Louisiana Gov. Bobby Jindal bristled Sunday when it was suggested to him that Christians who live by their beliefs can be equated to racists.
NBC News’ “Meet the Press” host Chuck Todd noted (about the 4:10 mark) that in the 1960s, opponents of interracial marriage — including Democrat icon Harry Truman — used their religious beliefs as an argument against allowing whites and blacks to marry.
Todd then asked the Republican presidential contender: “Are you comfortable using religion as a way to defend your position on marriage?”
Jindal clearly did not appreciate the tone of the question.

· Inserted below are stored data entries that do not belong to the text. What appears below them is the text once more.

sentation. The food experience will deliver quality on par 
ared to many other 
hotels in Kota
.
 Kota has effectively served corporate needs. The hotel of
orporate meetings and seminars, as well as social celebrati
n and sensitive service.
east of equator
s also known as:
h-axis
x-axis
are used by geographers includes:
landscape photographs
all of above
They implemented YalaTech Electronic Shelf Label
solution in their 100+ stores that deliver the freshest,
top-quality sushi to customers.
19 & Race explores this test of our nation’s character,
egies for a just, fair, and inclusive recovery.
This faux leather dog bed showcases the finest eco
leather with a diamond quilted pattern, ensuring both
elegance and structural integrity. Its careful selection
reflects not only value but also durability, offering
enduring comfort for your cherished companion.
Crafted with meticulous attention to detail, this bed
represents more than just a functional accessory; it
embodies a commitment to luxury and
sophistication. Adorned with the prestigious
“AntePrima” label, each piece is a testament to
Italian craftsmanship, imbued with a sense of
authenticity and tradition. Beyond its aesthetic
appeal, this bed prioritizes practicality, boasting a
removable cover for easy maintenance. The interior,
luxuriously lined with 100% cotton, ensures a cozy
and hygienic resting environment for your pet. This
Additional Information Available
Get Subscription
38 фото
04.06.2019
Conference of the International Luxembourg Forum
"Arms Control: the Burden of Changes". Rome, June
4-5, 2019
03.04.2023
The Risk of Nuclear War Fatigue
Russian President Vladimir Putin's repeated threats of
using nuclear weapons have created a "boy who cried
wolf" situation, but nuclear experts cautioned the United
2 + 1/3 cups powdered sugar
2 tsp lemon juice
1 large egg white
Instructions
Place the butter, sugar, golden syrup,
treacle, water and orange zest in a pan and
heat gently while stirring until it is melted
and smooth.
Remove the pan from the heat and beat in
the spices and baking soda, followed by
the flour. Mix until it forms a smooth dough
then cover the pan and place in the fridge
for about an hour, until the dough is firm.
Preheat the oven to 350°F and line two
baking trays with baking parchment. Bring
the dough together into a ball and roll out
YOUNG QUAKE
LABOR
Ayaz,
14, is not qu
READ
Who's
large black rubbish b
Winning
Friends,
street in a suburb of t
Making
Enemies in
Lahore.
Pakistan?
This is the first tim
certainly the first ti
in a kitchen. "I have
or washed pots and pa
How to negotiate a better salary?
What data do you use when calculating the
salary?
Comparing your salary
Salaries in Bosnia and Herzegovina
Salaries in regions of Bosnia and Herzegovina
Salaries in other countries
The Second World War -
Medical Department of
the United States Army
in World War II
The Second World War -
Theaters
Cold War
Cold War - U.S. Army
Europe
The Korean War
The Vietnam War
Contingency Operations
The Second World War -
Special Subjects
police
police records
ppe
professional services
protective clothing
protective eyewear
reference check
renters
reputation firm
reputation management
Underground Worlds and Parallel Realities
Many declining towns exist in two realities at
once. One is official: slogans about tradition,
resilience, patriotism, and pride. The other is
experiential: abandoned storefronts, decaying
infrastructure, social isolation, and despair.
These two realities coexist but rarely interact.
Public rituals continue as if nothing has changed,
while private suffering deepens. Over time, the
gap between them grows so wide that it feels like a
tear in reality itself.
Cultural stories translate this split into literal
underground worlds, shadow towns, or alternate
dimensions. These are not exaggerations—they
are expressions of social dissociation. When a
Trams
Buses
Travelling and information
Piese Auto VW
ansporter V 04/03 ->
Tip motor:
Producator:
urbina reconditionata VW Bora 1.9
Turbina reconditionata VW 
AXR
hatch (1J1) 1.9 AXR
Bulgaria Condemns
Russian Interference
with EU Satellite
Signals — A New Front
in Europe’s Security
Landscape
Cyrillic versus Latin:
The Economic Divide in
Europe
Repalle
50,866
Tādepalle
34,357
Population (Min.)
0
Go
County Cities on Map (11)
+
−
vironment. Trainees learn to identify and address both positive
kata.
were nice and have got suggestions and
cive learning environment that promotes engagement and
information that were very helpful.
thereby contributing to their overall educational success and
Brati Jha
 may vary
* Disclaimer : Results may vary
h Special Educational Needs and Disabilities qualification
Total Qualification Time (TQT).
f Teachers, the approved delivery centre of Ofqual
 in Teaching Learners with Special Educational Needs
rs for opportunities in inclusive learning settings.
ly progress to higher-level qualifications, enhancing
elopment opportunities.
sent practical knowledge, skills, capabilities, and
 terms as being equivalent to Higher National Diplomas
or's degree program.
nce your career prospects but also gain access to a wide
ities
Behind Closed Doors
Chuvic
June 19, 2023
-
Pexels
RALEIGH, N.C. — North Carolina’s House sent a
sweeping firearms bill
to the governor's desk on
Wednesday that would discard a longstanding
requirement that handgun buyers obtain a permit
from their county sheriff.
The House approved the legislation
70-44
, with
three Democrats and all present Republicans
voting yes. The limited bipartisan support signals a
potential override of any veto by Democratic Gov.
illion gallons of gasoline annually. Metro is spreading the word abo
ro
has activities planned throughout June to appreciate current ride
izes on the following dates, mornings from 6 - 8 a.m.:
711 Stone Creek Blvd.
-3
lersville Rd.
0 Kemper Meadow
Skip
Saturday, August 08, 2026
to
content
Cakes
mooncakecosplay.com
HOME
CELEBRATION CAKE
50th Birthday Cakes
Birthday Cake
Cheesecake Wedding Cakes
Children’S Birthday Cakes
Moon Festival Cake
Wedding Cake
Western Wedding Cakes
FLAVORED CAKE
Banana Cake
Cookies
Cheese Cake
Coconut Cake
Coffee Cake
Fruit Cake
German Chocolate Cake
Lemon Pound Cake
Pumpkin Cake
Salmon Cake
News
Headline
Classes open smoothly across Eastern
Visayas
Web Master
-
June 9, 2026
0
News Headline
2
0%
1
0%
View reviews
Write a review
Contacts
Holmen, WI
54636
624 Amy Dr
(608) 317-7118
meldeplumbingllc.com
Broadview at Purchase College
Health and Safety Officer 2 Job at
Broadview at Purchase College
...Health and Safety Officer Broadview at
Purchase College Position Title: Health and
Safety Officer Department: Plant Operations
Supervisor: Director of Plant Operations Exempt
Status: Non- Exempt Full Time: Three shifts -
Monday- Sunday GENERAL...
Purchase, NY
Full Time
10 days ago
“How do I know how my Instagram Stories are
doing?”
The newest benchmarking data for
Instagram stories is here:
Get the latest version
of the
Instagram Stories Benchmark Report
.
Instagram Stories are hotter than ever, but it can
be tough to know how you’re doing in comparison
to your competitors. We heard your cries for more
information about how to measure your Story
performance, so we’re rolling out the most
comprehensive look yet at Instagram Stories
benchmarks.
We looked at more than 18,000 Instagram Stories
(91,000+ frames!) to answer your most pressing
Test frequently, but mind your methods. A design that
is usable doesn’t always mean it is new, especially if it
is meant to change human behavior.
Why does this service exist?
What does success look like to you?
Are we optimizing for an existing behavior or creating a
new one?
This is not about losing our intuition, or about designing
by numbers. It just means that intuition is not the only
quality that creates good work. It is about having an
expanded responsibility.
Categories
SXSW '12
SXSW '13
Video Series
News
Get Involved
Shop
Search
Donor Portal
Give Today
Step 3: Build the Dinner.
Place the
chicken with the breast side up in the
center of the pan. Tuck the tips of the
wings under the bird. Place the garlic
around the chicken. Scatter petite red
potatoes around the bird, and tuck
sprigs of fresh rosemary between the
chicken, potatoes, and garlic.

“It’s offensive to equate evangelical Christians, Catholics, and others who view marriage as between a man and a woman” with racists from 50 years ago, he said.
Jindal also reminded Todd that the marriage views of both Democratic presidential hopeful Hillary Clinton and President Obama have evolved with public opinion polls, while his, based on his Christian faith, have remained firm.
“My religious views aren’t based on the polls,” he told Todd. “I can read polls just like the president can.”
Then he tackled the race issue head on.
“We need to stop viewing ourselves as hyphenated Americans,” Jindal said. “We’re all Americans. Viewing people by the color of their skin is one of the dumbest ways to view people.”
Earlier in the interview, Jindal predicted the courts wouldn’t stop with same-sex marriage.
“Here’s where the next fight’s going. I think the left is now going to go after our First Amendment rights,” he said. “I think it is wrong for the federal government to force Christian individuals, businesses, pastors and churches to participate in wedding ceremonies that violate our sincerely held religious beliefs.”